# Milk snake lighting



## Sprocket (Apr 21, 2008)

Would it be best to provide lighting in the form of Ultraviolet during the day for a milk snake as i have read that they hide because of the light ?

At present i am using a 40w spot as recommended but i never ever see the snake during the day, this is okay although i would not want to be stressing the animal when it gets a bit bigger, just wondering if it would be better to shift to ultraviolet ?
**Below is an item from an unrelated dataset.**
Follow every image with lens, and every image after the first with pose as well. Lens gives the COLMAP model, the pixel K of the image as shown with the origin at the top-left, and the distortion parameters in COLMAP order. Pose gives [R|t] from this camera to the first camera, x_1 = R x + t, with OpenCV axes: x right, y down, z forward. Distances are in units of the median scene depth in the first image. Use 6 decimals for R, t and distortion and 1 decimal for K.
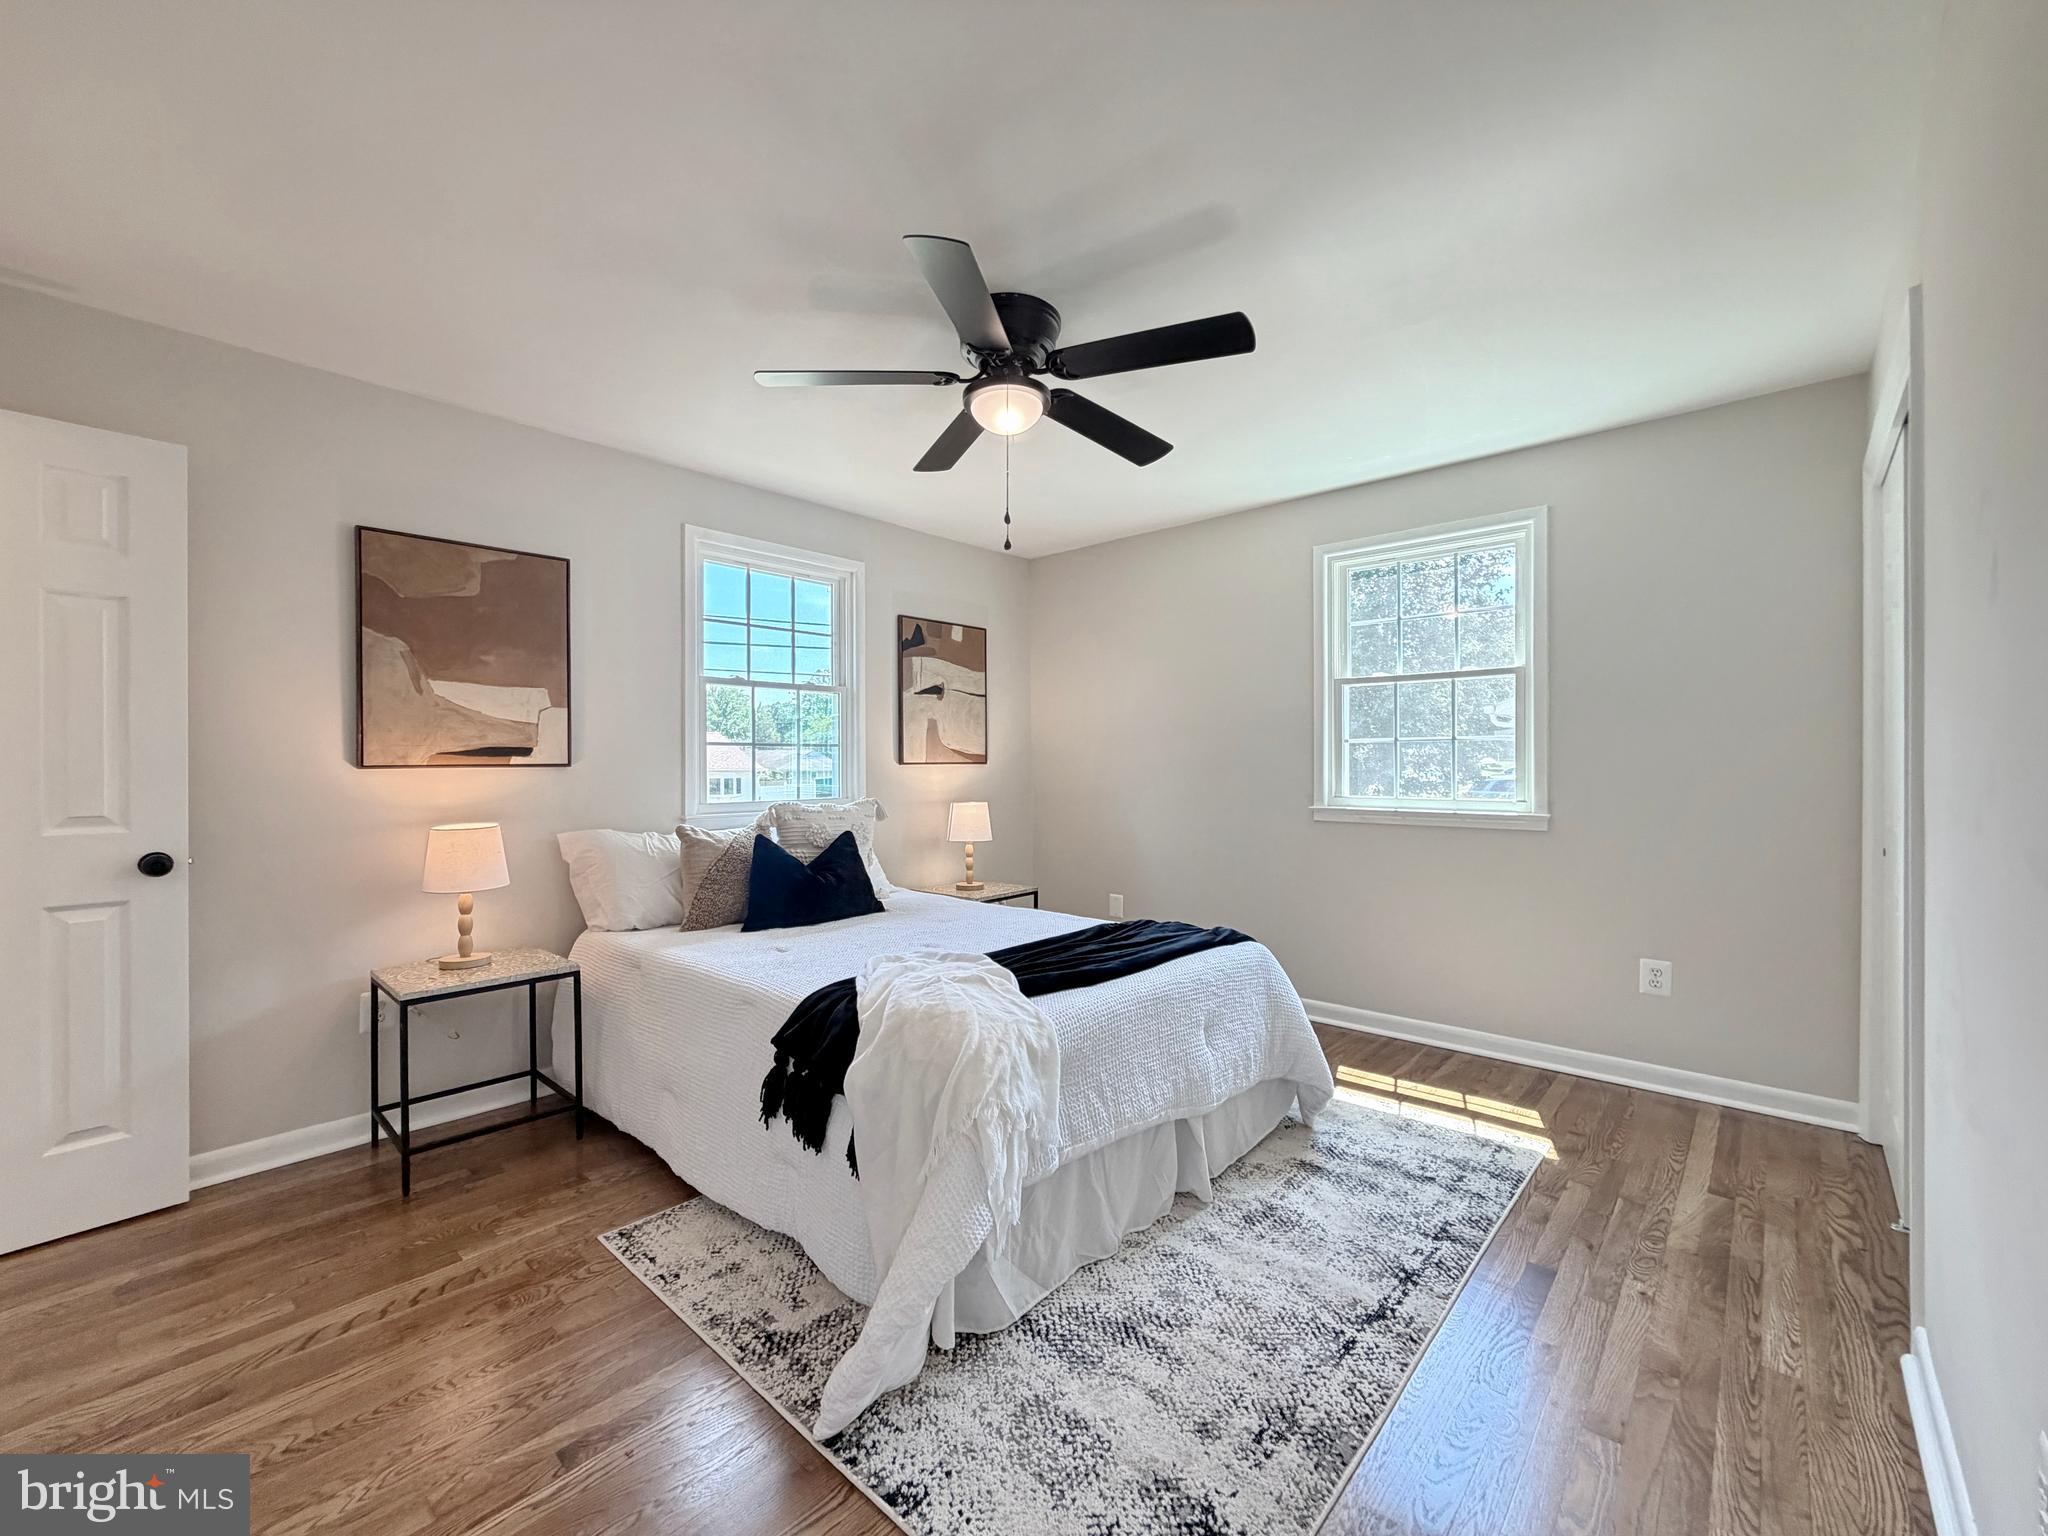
lens RADIAL K [[820.4, 0, 1042.2], [0, 820.4, 762.4], [0, 0, 1]] dist [0.009348, -0.000380]
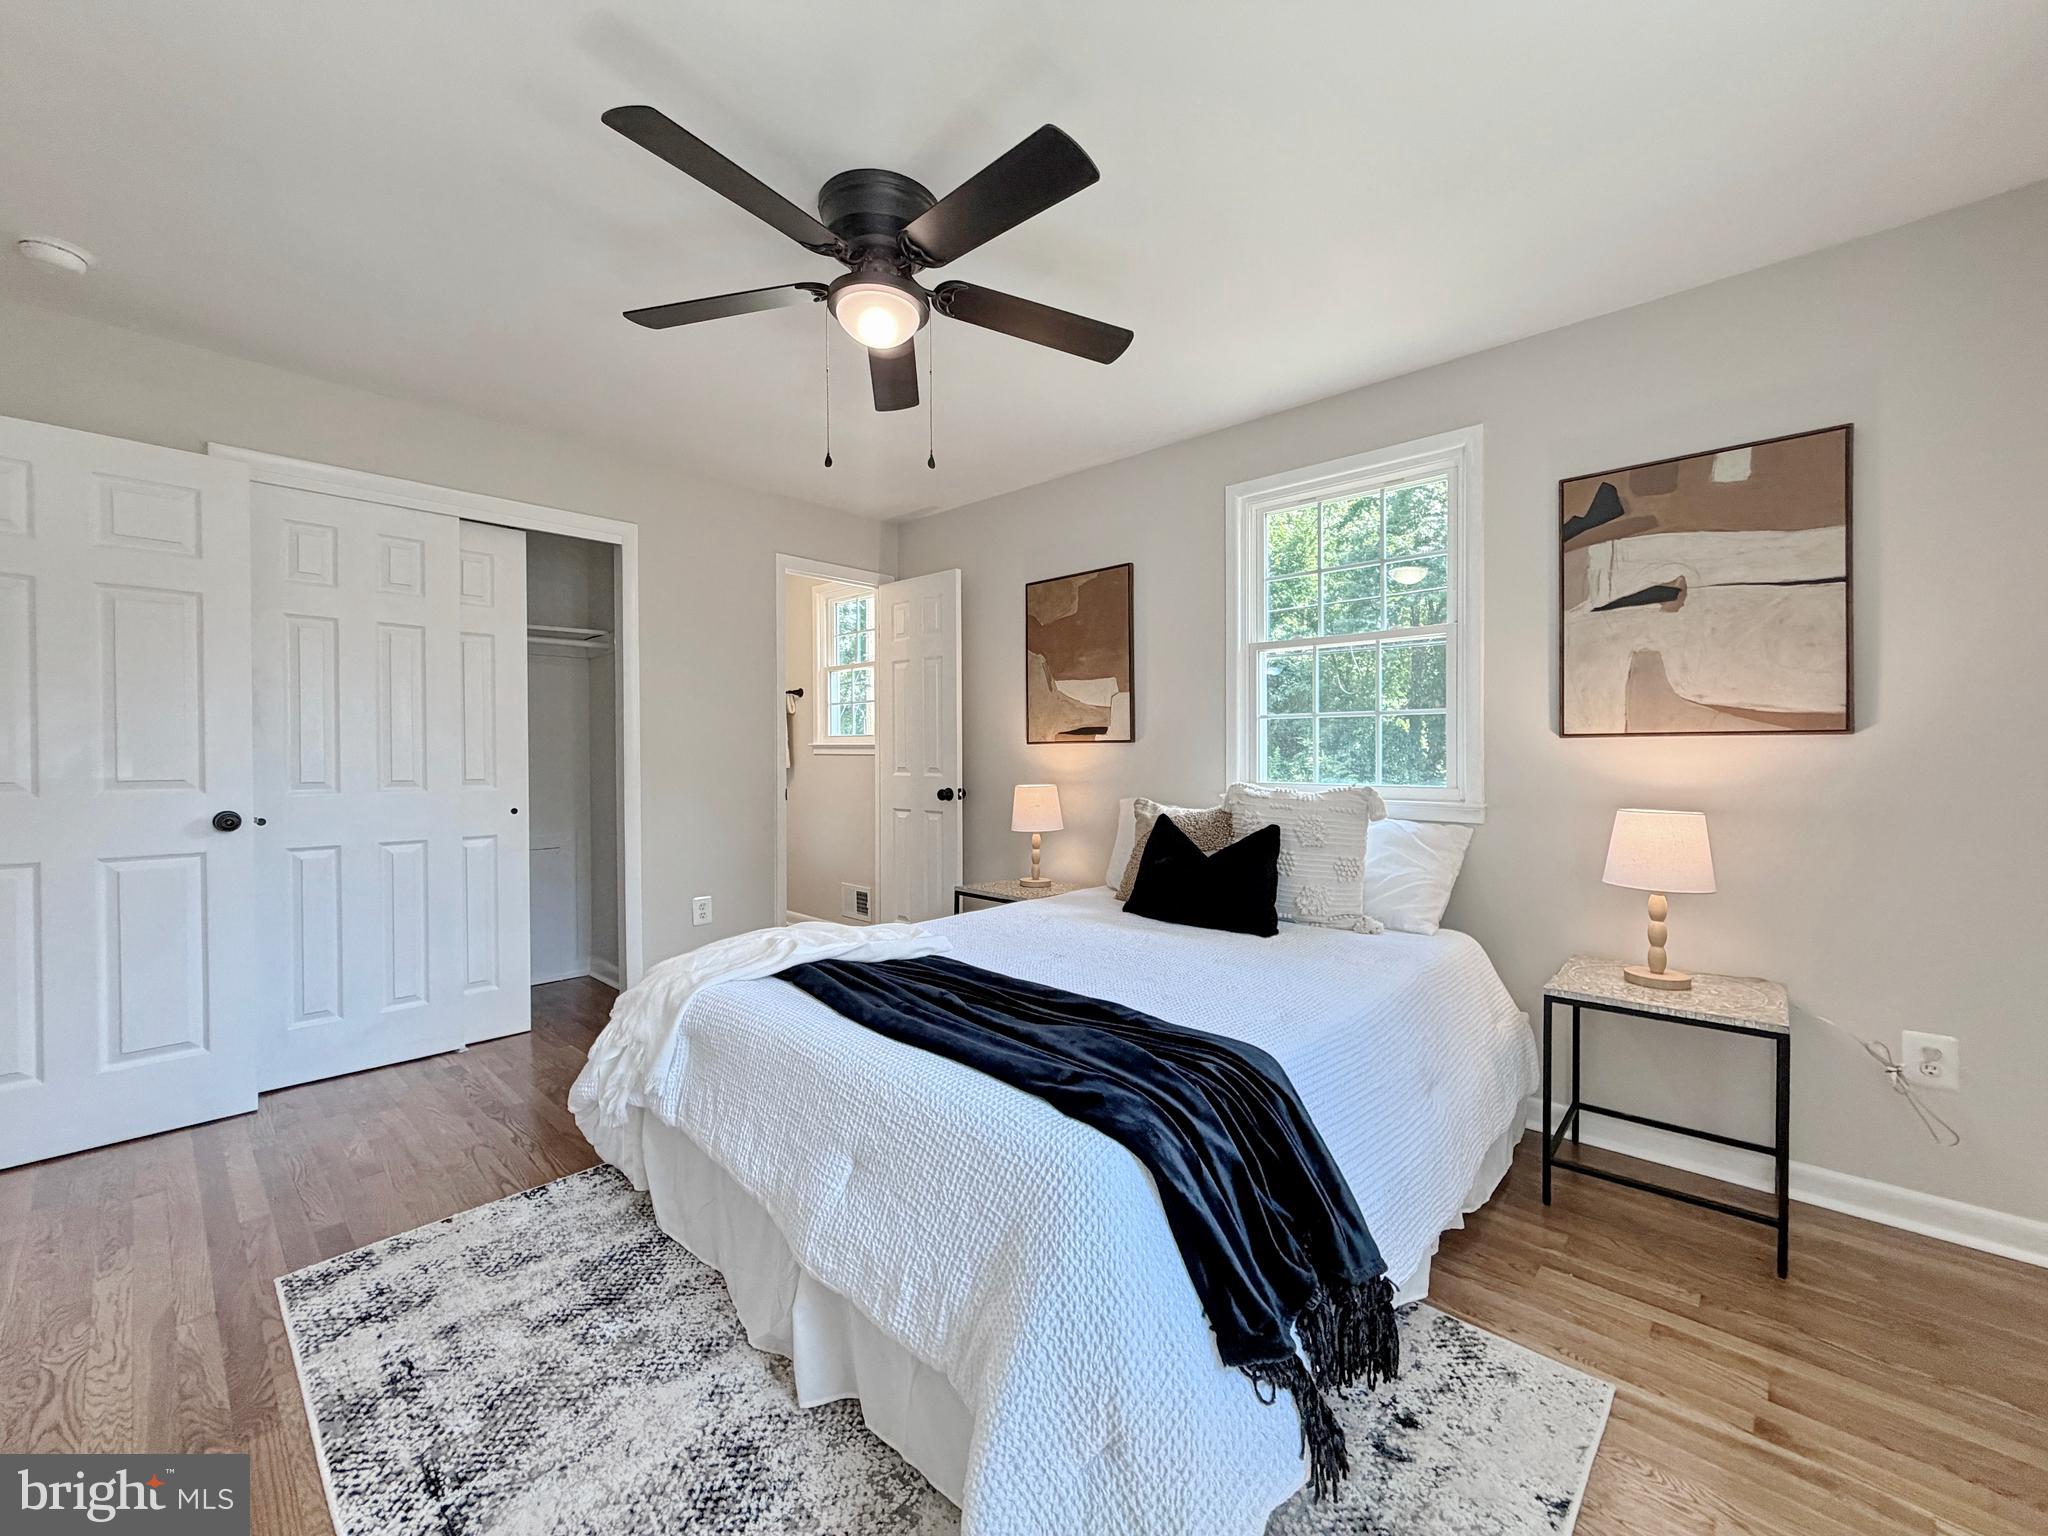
lens RADIAL K [[853.3, 0, 973.7], [0, 853.3, 755.1], [0, 0, 1]] dist [0.008812, -0.000209]
pose [[-0.067098, 0.000335, -0.997746, 0.674941], [-0.006259, 0.999980, 0.000756, 0.024227], [0.997727, 0.006296, -0.067094, 0.927736]]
Only a small one at the moment (pueblan) but he loves to burrow, could the light be scaring him, should i change to a heat mat as the heat source ?

Cheers everyone !


----------



## LadySofia (Mar 16, 2008)

Milk snakes are nocturnal so you wouldnt see them much during the day anyway


----------



## AshMashMash (Oct 28, 2007)

They are indeed nocturnal, so dont expect him out in the day much anyway. 

If the light is the only heat source, how is it heated at night? 

If it is not heated at night, I recommend you do, but of course not using a light bulb, but either a heat mat or ceramic bulb (which produces no light). Make sure any heat source you use for the snake is on a thermostat. 

Snakes dont need any sort of lighting (UV or otherwise), and so my personal opinion would be to scrap the bulb, and get either a heat mat or a ceramic bulb, and thermostat, and use that as the heat source : victory:

Be sure to place the thermostat probe and the thermometer probe next to each other, on the warm end on the substrate, and alter the stat until the thermometer reads the correct value (30C or so at the warm end).


----------



## Sprocket (Apr 21, 2008)

Ash, thanks for this, i have the heat mat and stat on order and they will be here tomorrow, also have a dimmer stat on order as well in case any further heating is required, maybe during winter !!!!

Thanks for the advice, do you mind me sending you any PM's in case i need any other advice ?


----------



## AshMashMash (Oct 28, 2007)

Sprocket said:


> Ash, thanks for this, i have the heat mat and stat on order and they will be here tomorrow, also have a dimmer stat on order as well in case any further heating is required, maybe during winter !!!!
> 
> Thanks for the advice, do you mind me sending you any PM's in case i need any other advice ?


Hi. Sounds excellent  Everything sounds puuurfect. I use only a heat mat for my corn, and it works fine. But if you have a dimmer stat and bulb spare, your sorted!

Yes, of course you can  no worries.


----------